Некоторое время Стерлинг ошеломленно смотрел на нее.

Он ощутил боль, словно от удара кулаком в живот, осознав, что она ненавидит его в той же степени, что и своего отца. Но после разговора с ее отцом он не мог винить ее. А разве сам он не относился к ней с такой же ненавистью все эти годы?

«Нет, никогда», — нашептывал ему внутренний голос, но Стерлинг игнорировал его. В очередной раз глубоко вздохнув, он постарался не выдать своего расстройства и сдержанно сказал:

— Приношу свои извинения за несдержанность, леди Рэтборн. Я забылся и проявил бестактность.

— Уже долгие годы никто так не называл меня.

«И я был единственным, кто когда-либо делал это».

— Лучше всего забыть это, как и все другое, что было в прошлом. Вы не согласны?

— Да. — Стерлинг подтвердил согласие кивком. — Тем не менее именно из-за нашего с вами прошлого, если позволите, ваш отец приходил ко мне. Я дал ему слово, что поговорю с вами.

— Ах вот как. — Оливия пристально посмотрела на него. — А вы всегда держите свое слово?

— Да, — коротко ответил Стерлинг, хотя никогда не забывал тот момент, когда нарушил данное им слово.

— Что ж, очень хорошо. — Выражение лица Оливии оставалось неизменным. — Продолжайте.

— Не знаю даже, с чего начать.

— Мне все равно, с чего вы начнете, лишь бы быстрее закончили.

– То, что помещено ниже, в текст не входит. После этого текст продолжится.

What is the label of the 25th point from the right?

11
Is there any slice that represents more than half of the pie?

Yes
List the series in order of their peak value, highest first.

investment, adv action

— Да, конечно. — Стерлингу определенно не хотелось оставаться здесь дольше, чем позволяла Оливия. Кроме того, она не имела права ненавидеть его. Он не оставлял, не бросал ее. Единственным его проступком было то, что он поверил ее отцу. У него не было никаких оснований не верить ему. Да, он не читал ее письма, но он сам испытывал мучительную боль и не мог заставить себя прочитать первое из них. Она должна была бы понять это. Другие письма приходили в те дни, когда его отец находился при смерти. Он отнесся к этому более сдержанно, но, отложив их, просто забыл об этом. Нет, она не имела права так смотреть на него. — Ваш отец беспокоится о вашем благополучии.

— Мой отец обеспокоен моим благополучием? Мой отец? — Оливия некоторое время изумленно глядела на него, а потом рассмеялась странно, безрадостно, совершенно не так, как раньше. Когда-то наполнявший радостью, ее смех теперь ранил его душу. — Трудно в это поверить, милорд.

— Тем не менее он пришел ко мне, потому что был встревожен.

— Встревожен? — Оливия замотала головой. — Слишком поздно для него проявлять тревогу по поводу моего благополучия и вообще всего, что касается моей жизни.

— Он обеспокоен обстоятельствами смерти лорда Рэтборна.

— Вот как? — Она скрестила руки на груди. — Мне представляется, что любого, кто сталкивался с моим мужем, беспокоило бы только то, почему никто не перерезал ему горло раньше.

Стерлинг поморщился.

— Леди Рэтборн, я не думаю…

— Что? Неужели моя откровенность покоробила ваше столь утонченное восприятие действительности?

— Ничуть. — Он перехватил взгляд Оливии. — Я слышу горечь в вашем голосе, и это беспокоит меня.

— Извините за невольно причиненное беспокойство, милорд. Хотя вы ошибаетесь. Если я и испытывала когда-то горечь, то ей на смену давно пришла решимость. Я не испытываю никакой горечи в отношении своего мужа, отца или кого-либо другого.

«Или меня?»

— Я пережила своего мужа, и отец для меня больше не существует. Честно говоря, я не испытываю никаких чувств ни к тому, ни к другому. — Оливия пожала плечами. — Вас сбивает с толку совершенное отсутствие поводов для горечи. Но вам следует понять это. Насколько я помню, вы всегда умели искусно скрывать свои эмоции.

Стерлинг не обращал внимания на ее слова. Он пришел к ней с единственной целью, осуществление которой было бы лучшим выходом для них обоих.